Saturday, 16 April 2016

Why Old Firm victory for Rangers just matters more

It goes without saying tomorrow’s Old Firm clash has more riding on it than the last one. February 2015’s encounter at the same venue taught fans of both sides little – we knew Rangers were garbage and running around in circles, and few fans of a blue inclination expected much more than a loss. That the display bordered on embarrassing, even if the score did not, was neither here nor there. The entire occasion was a damp squib and as weak an Old Firm clash as seen in recent memory.

Tomorrow is different. Tomorrow is very different.

This is a Rangers going places – a brilliant manager, universally respected, who has overhauled the entire Club from root to tip while coasting his maiden season in Scottish football will take his Ibrox side to Hampden for his first Old Firm clash against a Ronny Deila Celtic which has evidently stagnated and looks anything but as assured as it should.

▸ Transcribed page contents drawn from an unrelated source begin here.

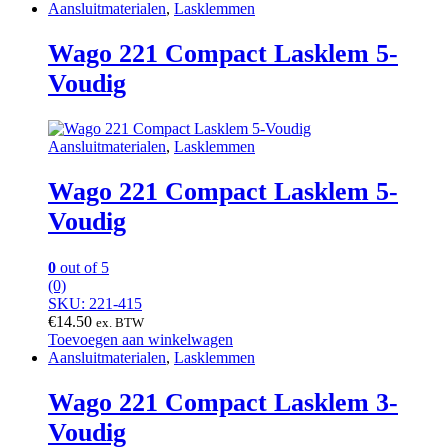
Aansluitmaterialen
,
Lasklemmen
Wago 221 Compact Lasklem 5-
Voudig
Aansluitmaterialen
,
Lasklemmen
Wago 221 Compact Lasklem 5-
Voudig
0
out of 5
(0)
SKU: 221-415
€
14.50
ex. BTW
Toevoegen aan winkelwagen
Aansluitmaterialen
,
Lasklemmen
Wago 221 Compact Lasklem 3-
Voudig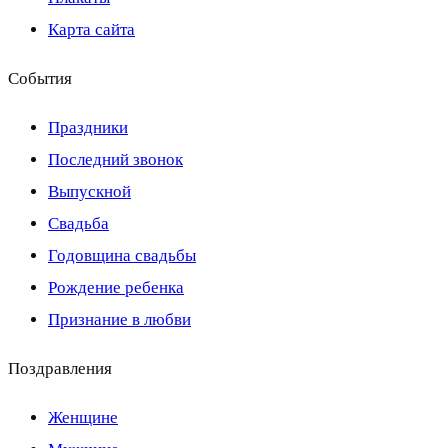
Карта сайта
События
Праздники
Последний звонок
Выпускной
Свадьба
Годовщина свадьбы
Рождение ребенка
Признание в любви
Поздравления
Женщине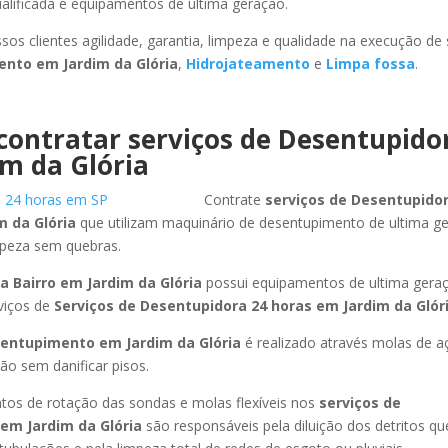
ualificada e equipamentos de ultima geração.
sos clientes agilidade, garantia, limpeza e qualidade na execução de
mento
em Jardim da Glória
,
Hidrojateamento
e
Limpa fossa
.
contratar serviços de Desentupido
m da Glória
Contrate
serviços de Desentupidor
m da Glória
que utilizam maquinário de desentupimento de ultima g
mpeza sem quebras.
a Bairro
em Jardim da Glória
possui equipamentos de ultima gera
viços de
Serviços de Desentupidora 24 horas
em Jardim da Glór
sentupimento
em Jardim da Glória
é realizado através molas de aç
ão sem danificar pisos.
os de rotação das sondas e molas flexíveis nos
serviços de
em Jardim da Glória
são responsáveis pela diluição dos detritos q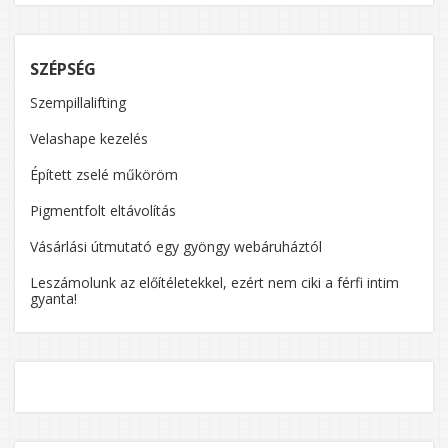
SZÉPSÉG
Szempillalifting
Velashape kezelés
Épített zselé műköröm
Pigmentfolt eltávolítás
Vásárlási útmutató egy gyöngy webáruháztól
Leszámolunk az előítéletekkel, ezért nem ciki a férfi intim
gyanta!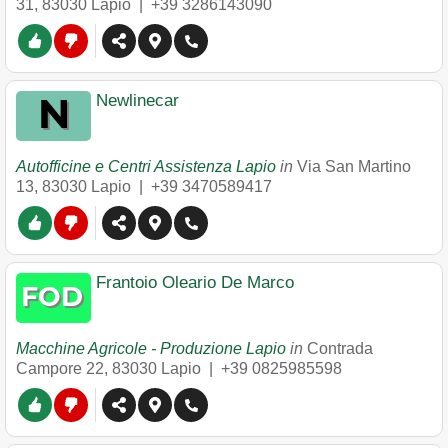
31
,
83030
Lapio
|
+39 3286143090
Newlinecar
Autofficine e Centri Assistenza Lapio
in
Via San Martino
13
,
83030
Lapio
|
+39 3470589417
Frantoio Oleario De Marco
Macchine Agricole - Produzione Lapio
in
Contrada
Campore 22
,
83030
Lapio
|
+39 0825985598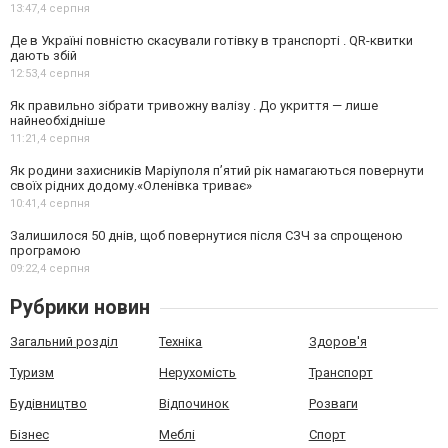
13:47,
4 серпня
Де в Україні повністю скасували готівку в транспорті . QR-квитки
дають збій
12:53,
4 серпня
Як правильно зібрати тривожну валізу . До укриття — лише
найнеобхідніше
11:21,
4 серпня
Як родини захисників Маріуполя пʼятий рік намагаються повернути
своїх рідних додому.«Оленівка триває»
10:41,
4 серпня
Залишилося 50 днів, щоб повернутися після СЗЧ за спрощеною
програмою
09:22,
4 серпня
Рубрики новин
Загальний розділ
Техніка
Здоров'я
Туризм
Нерухомість
Транспорт
Будівництво
Відпочинок
Розваги
Бізнес
Меблі
Спорт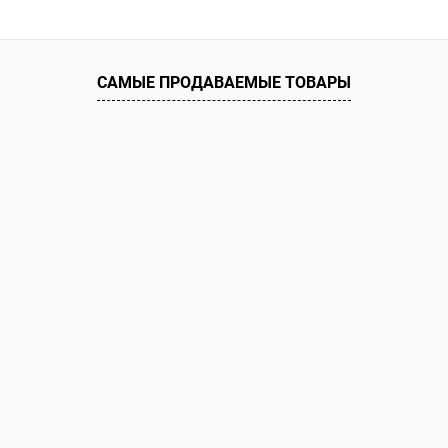
САМЫЕ ПРОДАВАЕМЫЕ ТОВАРЫ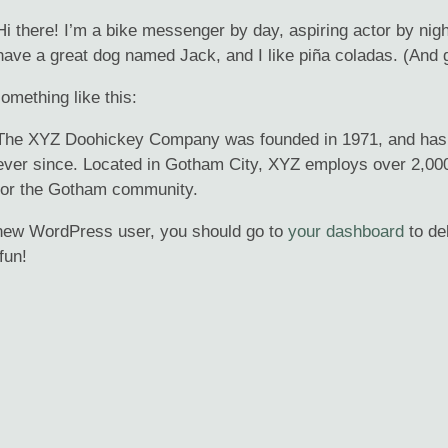
Hi there! I’m a bike messenger by day, aspiring actor by night
have a great dog named Jack, and I like piña coladas. (And ge
omething like this:
The XYZ Doohickey Company was founded in 1971, and has be
ever since. Located in Gotham City, XYZ employs over 2,000
for the Gotham community.
new WordPress user, you should go to
your dashboard
to de
fun!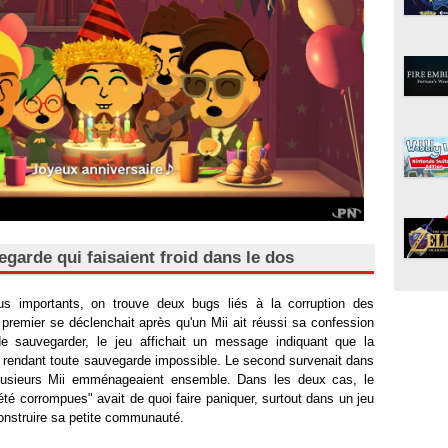
garde qui faisaient froid dans le dos
lus importants, on trouve deux bugs liés à la corruption des
remier se déclenchait après qu'un Mii ait réussi sa confession
sauvegarder, le jeu affichait un message indiquant que la
 rendant toute sauvegarde impossible. Le second survenait dans
plusieurs Mii emménageaient ensemble. Dans les deux cas, le
é corrompues" avait de quoi faire paniquer, surtout dans un jeu
construire sa petite communauté.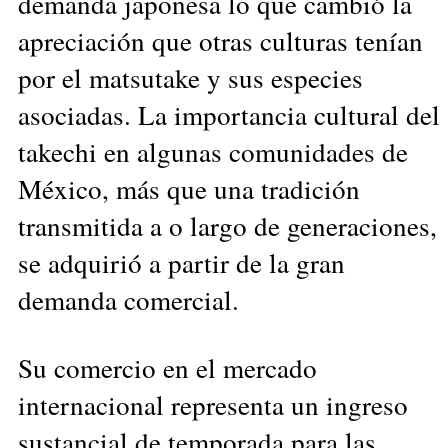
demanda japonesa lo que cambió la
apreciación que otras culturas tenían
por el matsutake y sus especies
asociadas. La importancia cultural del
takechi en algunas comunidades de
México, más que una tradición
transmitida a o largo de generaciones,
se adquirió a partir de la gran
demanda comercial.
Su comercio en el mercado
internacional representa un ingreso
sustancial de temporada para las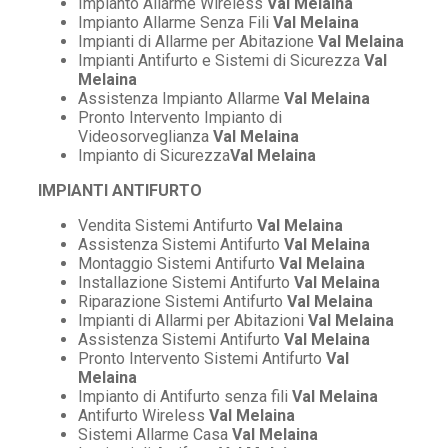
Impianto Allarme Wireless
Val Melaina
Impianto Allarme Senza Fili
Val Melaina
Impianti di Allarme per Abitazione
Val Melaina
Impianti Antifurto e Sistemi di Sicurezza
Val
Melaina
Assistenza Impianto Allarme
Val Melaina
Pronto Intervento Impianto di
Videosorveglianza
Val Melaina
Impianto di Sicurezza
Val Melaina
IMPIANTI ANTIFURTO
Vendita Sistemi Antifurto
Val Melaina
Assistenza Sistemi Antifurto
Val Melaina
Montaggio Sistemi Antifurto
Val Melaina
Installazione Sistemi Antifurto
Val Melaina
Riparazione Sistemi Antifurto
Val Melaina
Impianti di Allarmi per Abitazioni
Val Melaina
Assistenza Sistemi Antifurto
Val Melaina
Pronto Intervento Sistemi Antifurto
Val
Melaina
Impianto di Antifurto senza fili
Val Melaina
Antifurto Wireless
Val Melaina
Sistemi Allarme Casa
Val Melaina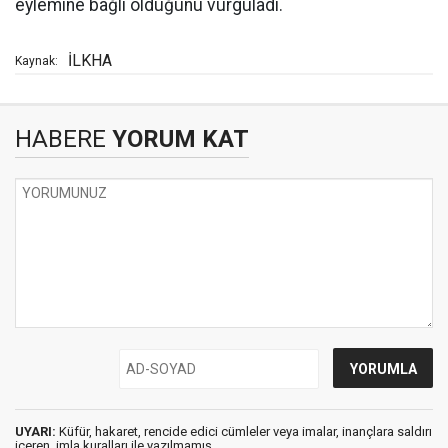
eylemine bağlı olduğunu vurguladı.
İLKHA
Kaynak:
HABERE
YORUM KAT
UYARI:
Küfür, hakaret, rencide edici cümleler veya imalar, inançlara saldırı
içeren, imla kuralları ile yazılmamış,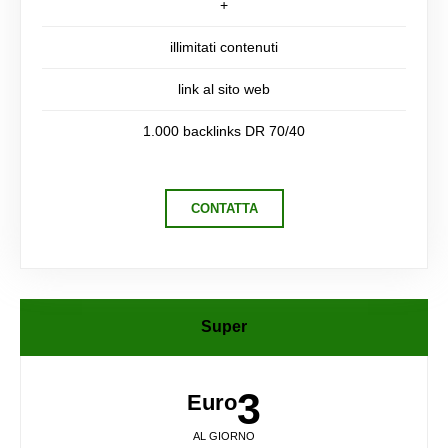
+
illimitati contenuti
link al sito web
1.000 backlinks DR 70/40
CONTATTA
Super
3
Euro
AL GIORNO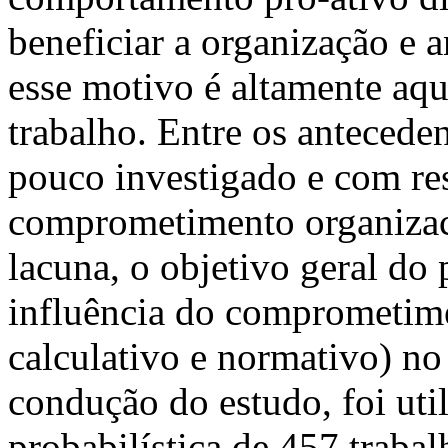
beneficiar a organização e 
esse motivo é altamente aq
trabalho. Entre os antecede
pouco investigado e com res
comprometimento organizaci
lacuna, o objetivo geral do 
influência do comprometime
calculativo e normativo) no
condução do estudo, foi ut
probabilística de 457 traba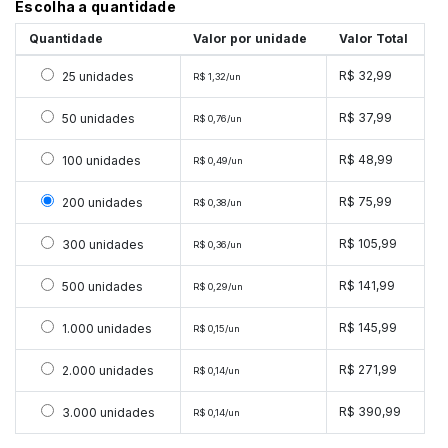
Escolha a quantidade
Quantidade
Valor por unidade
Valor Total
Selecionar 25 unidades
R$ 32,99
25 unidades
R$ 1,32/un
Selecionar 50 unidades
R$ 37,99
50 unidades
R$ 0,76/un
Selecionar 100 unidades
R$ 48,99
100 unidades
R$ 0,49/un
Selecionar 200 unidades
R$ 75,99
200 unidades
R$ 0,38/un
Selecionar 300 unidades
R$ 105,99
300 unidades
R$ 0,36/un
Selecionar 500 unidades
R$ 141,99
500 unidades
R$ 0,29/un
Selecionar 1000 unidades
R$ 145,99
1.000 unidades
R$ 0,15/un
Selecionar 2000 unidades
R$ 271,99
2.000 unidades
R$ 0,14/un
Selecionar 3000 unidades
R$ 390,99
3.000 unidades
R$ 0,14/un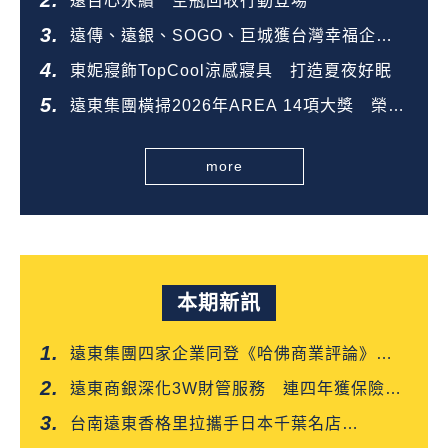
遠百心永續 空瓶回收行動登場
遠傳、遠銀、SOGO、巨城獲台灣幸福企業
金獎
東妮寢飾TopCool涼感寢具 打造夏夜好眠
遠東集團橫掃2026年AREA 14項大獎 榮登
全台第一
more
本期新訊
遠東集團四家企業同登《哈佛商業評論》
「台灣企業領袖100強」
遠東商銀深化3W財管服務 連四年獲保險信
望愛雙獎肯定
台南遠東香格里拉攜手日本千葉名店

Rangers are promoted, they are a Premiership team once again, as they should be. Celtic should have had that division wrapped up months ago and yet they do not even have a double digits lead over the infinitely poorer Aberdeen. Many questions are being asked of their Norwegian manager, and of their underperforming side which has been dumped out of Europe a world record five times in two seasons.

The pressure is all on Celtic, and they know it. It is why a victory tomorrow for Rangers would be colossal. Doubt permeates the Parkhead air, and Rangers supporters have suffered a frankly incomprehensible amount over the past four years; to now overcome Celtic and their supporters who have certainly ‘had their fun’ over the past half decade or so would be not only a gargantuan victory on the pitch, but a behemoth of a triumph off it, in more ways than just beating the old enemy.

The nonsense Rangers supporters have tolerated for years has gone beyond simple banter and into the realm of relentless hate and bitterness – and getting one over on the source of such unwarranted ridicule would mean an immeasurable amount to all those of a red, white and blue persuasion.

Make no mistake – while Rangers are without three key players (O’Halloran, King and Forrester) and while Celtic are favourites on papers, Warbs’ men will do everything in their power to give their supporters an afternoon to remember.

Naturally, a defeat does not mean a huge amount in the grand scheme of things; Celtic are expected to win. But that is the point; the expectation is on them, and Rangers have literally nothing to lose.

But win? Win and it means everything.